Editorial: Benghazi: What the report reveals about Hillary Clinton
Two years in the making, 800 pages long, gripping in tone, the report of the U.S. House Select Committee on Benghazi — released Tuesday — is the definitive account of the Sept. 11, 2012, Libya attacks that killed four Americans: Ambassador Chris Stevens, foreign service officer Sean Smith and CIA contractors Glen Doherty and Tyrone Woods.
Parts read like a Tom Clancy thriller, but it's the sections that mirror "House of Cards" — you know, the behind-the-scenes political stuff — that give "Benghazi" its immediate significance. That's because in this drama the role of secretary of state was performed by Hillary Clinton, the now-presumptive Democratic nominee for president. So the voting public wants to know how Clinton fares: Does the report cast her as a villain or a more nuanced character?
Probably you thought you knew a little, or a lot, about this document. In some ways it's a sequel, or even a reboot, given the fact that there already have been multiple, narrower investigations. A preliminary Select Committee report was published a year ago. Last October Clinton testified in public for 11 hours. Many Democrats have viewed all of this as a Republican-led attempt to undercut her campaign.
But when packaged as a complete volume, the report delivers on its promise to analyze the entire debacle so the risk of a future disaster is reduced. On the question of how Clinton and the Obama administration reacted, we see more than enough evidence to reaffirm our opinion that the secretary of state failed a crucial chance to show decisive, principled leadership.
The crux of it is that during and well after the chaos of the attacks on the State Department's outpost and nearby CIA annex in Benghazi, Clinton and the Obama administration promoted a false narrative for public consumption: that the violence came from a spontaneous outburst of mob anger. Although Clinton confided to her daughter, Chelsea, in an email that night that an al-Qaida faction was responsible, for two weeks she let fester the story that mob action, not a planned assault her department might have anticipated, killed her employees.
The supposition Clinton and others held to was that the attacks were related in nature to political protests the same day outside the U.S. Embassy in Cairo. Those demonstrators were angry about an anti-Islam video. With the Benghazi attacks still unfolding, Clinton released the administration's only statement on the evening of Sept. 11, and she focused on the video. But the next day, Clinton told Egyptian Prime Minister Hesham Kandil, "We know that the attack in Libya had nothing to do with the film. It was a planned attack — not a protest."
What she told Kandil was true, the report confirms: The Americans came under sudden attack at their compound by a force of about 70 heavily armed men. The only warning: the sudden disappearance of a Libyan police vehicle. Attackers approached the building, invaded and set fire to it.
Stevens and Smith died in the fire. Doherty and Woods were killed in a subsequent attack on the CIA annex.
As hours and days passed, the report shows, inaccurate accounts of the Benghazi timeline inexplicably endured.

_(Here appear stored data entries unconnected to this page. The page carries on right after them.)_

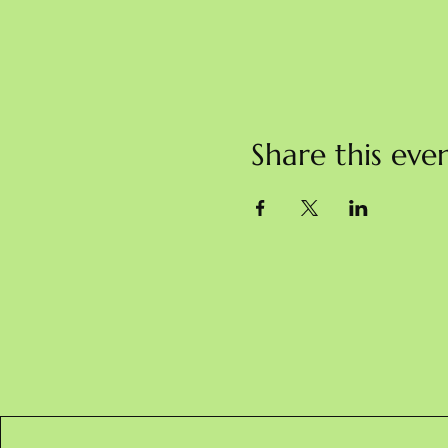
Share this eve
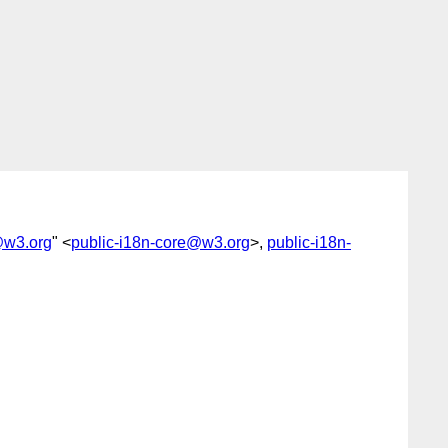
@w3.org
" <
public-i18n-core@w3.org
>,
public-i18n-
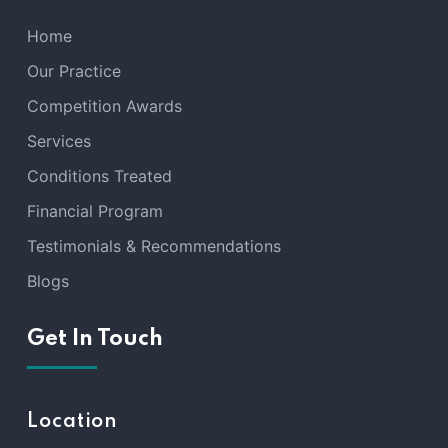
Home
Our Practice
Competition Awards
Services
Conditions Treated
Financial Program
Testimonials & Recommendations
Blogs
Get In Touch
Location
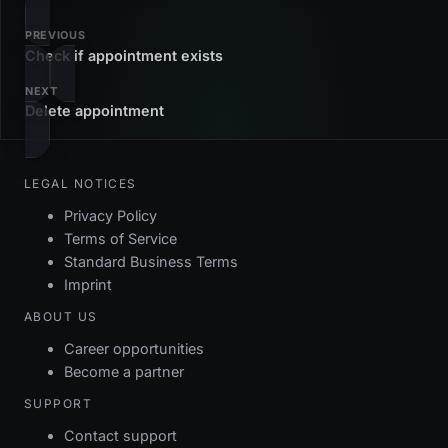
PREVIOUS
Check if appointment exists
NEXT
Delete appointment
LEGAL NOTICES
Privacy Policy
Terms of Service
Standard Business Terms
Imprint
ABOUT US
Career opportunities
Become a partner
SUPPORT
Contact support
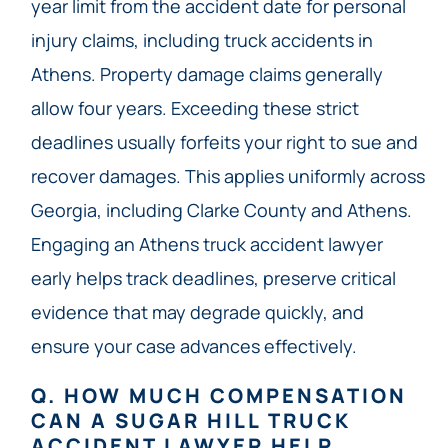
year limit from the accident date for personal
injury claims, including truck accidents in
Athens. Property damage claims generally
allow four years. Exceeding these strict
deadlines usually forfeits your right to sue and
recover damages. This applies uniformly across
Georgia, including Clarke County and Athens.
Engaging an Athens truck accident lawyer
early helps track deadlines, preserve critical
evidence that may degrade quickly, and
ensure your case advances effectively.
Q. HOW MUCH COMPENSATION
CAN A SUGAR HILL TRUCK
ACCIDENT LAWYER HELP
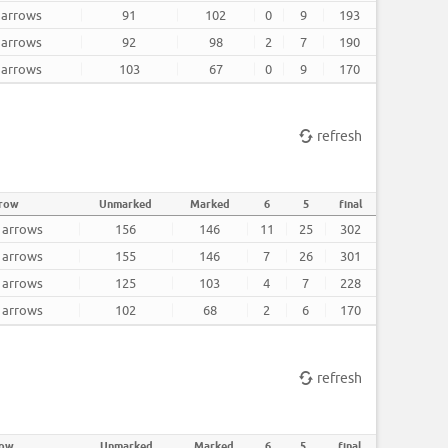
2 arrows
91
102
0
9
193
2 arrows
92
98
2
7
190
2 arrows
103
67
0
9
170
refresh
rrow
Unmarked
Marked
6
5
final
2 arrows
156
146
11
25
302
2 arrows
155
146
7
26
301
2 arrows
125
103
4
7
228
2 arrows
102
68
2
6
170
refresh
row
Unmarked
Marked
6
5
final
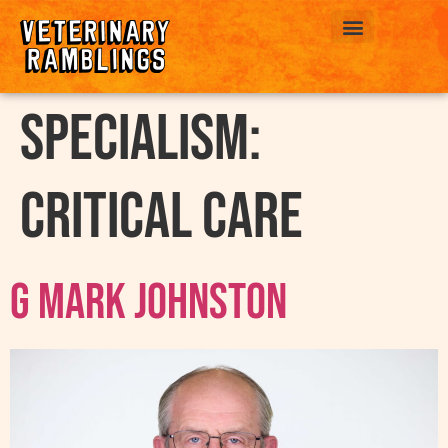
ABOUT US
Specialism:
Critical Care
G Mark Johnston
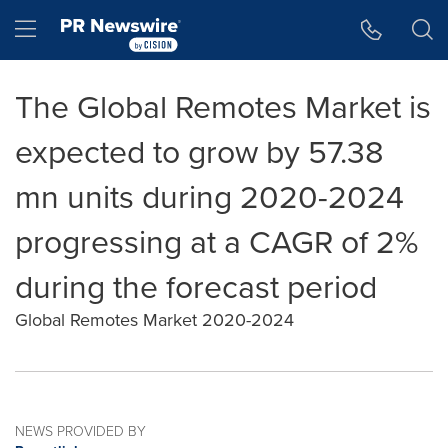
Accessibility Statement
Skip Navigation
Hamburger menu
The Global Remotes Market is
expected to grow by 57.38
mn units during 2020-2024
progressing at a CAGR of 2%
during the forecast period
Global Remotes Market 2020-2024
NEWS PROVIDED BY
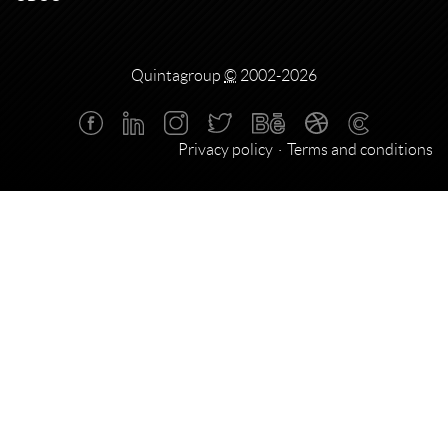
Quintagroup
©
2002-2026
Privacy policy
Terms and conditions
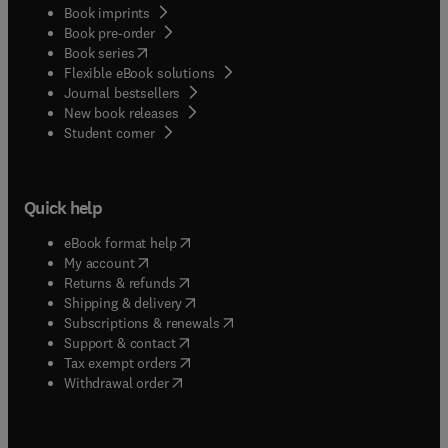
Book imprints
Book pre-order
(
opens in new tab/window
)
Book series
Flexible eBook solutions
Journal bestsellers
New book releases
(
opens in new tab/window
)
Student corner
Quick help
(
opens in new tab/window
)
eBook format help
(
opens in new tab/window
)
My account
(
opens in new tab/window
)
Returns & refunds
(
opens in new tab/window
)
Shipping & delivery
(
opens in new tab/window
)
Subscriptions & renewals
(
opens in new tab/window
)
Support & contact
(
opens in new tab/window
)
Tax exempt orders
Withdrawal order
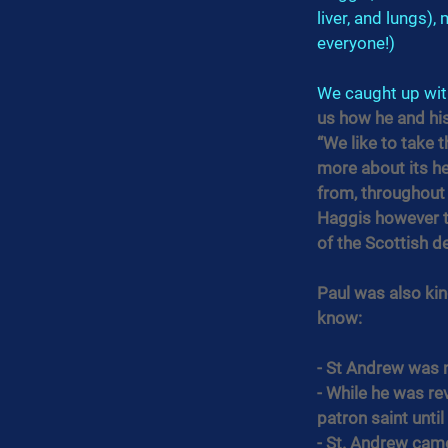
liver, and lungs),
everyone!)
We caught up wit
us how he and his
“We like to take t
more about its he
from, throughout a
Haggis however th
of the Scottish d
Paul was also ki
know:
- St Andrew was n
- While he was re
patron saint until
- St. Andrew came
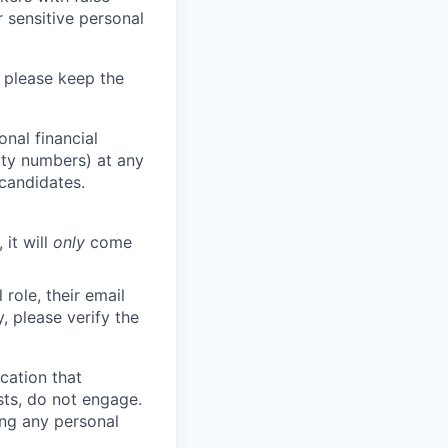
 sensitive personal
 please keep the
nal financial
rity numbers) at any
 candidates.
 it will
only
come
role, their email
y, please verify the
cation that
sts, do not engage.
ing any personal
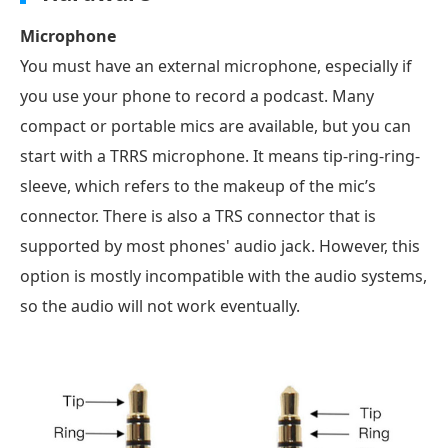
Microphone
You must have an external microphone, especially if
you use your phone to record a podcast. Many
compact or portable mics are available, but you can
start with a TRRS microphone. It means tip-ring-ring-
sleeve, which refers to the makeup of the mic’s
connector. There is also a TRS connector that is
supported by most phones' audio jack. However, this
option is mostly incompatible with the audio systems,
so the audio will not work eventually.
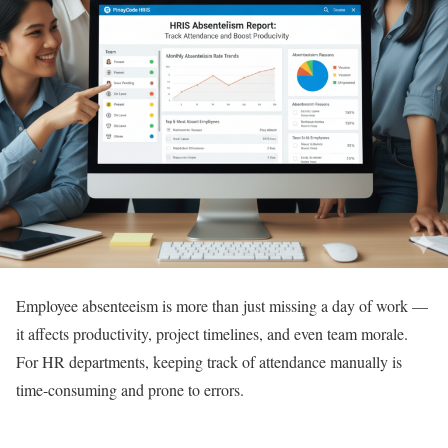
Employee absenteeism is more than just missing a day of work —
it affects productivity, project timelines, and even team morale.
For HR departments, keeping track of attendance manually is
time-consuming and prone to errors.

On Sept. 14, White House spokesman Jay Carney said: "We have no information to suggest that it was a preplanned attack. The unrest we've seen around the region has been in reaction to a video that Muslims, many Muslims find offensive
The administration looked for an official to go on the Sunday morning talk shows Sept. 16. Ben Rhodes, President Barack Obama's deputy national security adviser, sent a request to Clinton but never heard back. The thankless job fell to Susan Rice, the U.S. ambassador to the U.N. Rice had little knowledge of the events. She relied in part on background information from Rhodes.
Here the report gets at the politics of Benghazi, because it shows that among Rhodes' talking points to Rice was this specific goal to communicate to the viewing public: "To underscore that these protests are rooted in an Internet video, and not a broader failure of policy."
In other words: In mid-September 2012, in the wake of a terrorist attack in Libya, with Obama up for re-election in two months and Clinton's own presidential aspirations at risk, the White House sent a lesser representative in front of the cameras. Armed with bad information, she insisted that four Americans died as the result of a spontaneous protest — not because of Washington's failure to anticipate a terrorist attack on an isolated U.S. compound in unstable Libya on the anniversary of 9/11.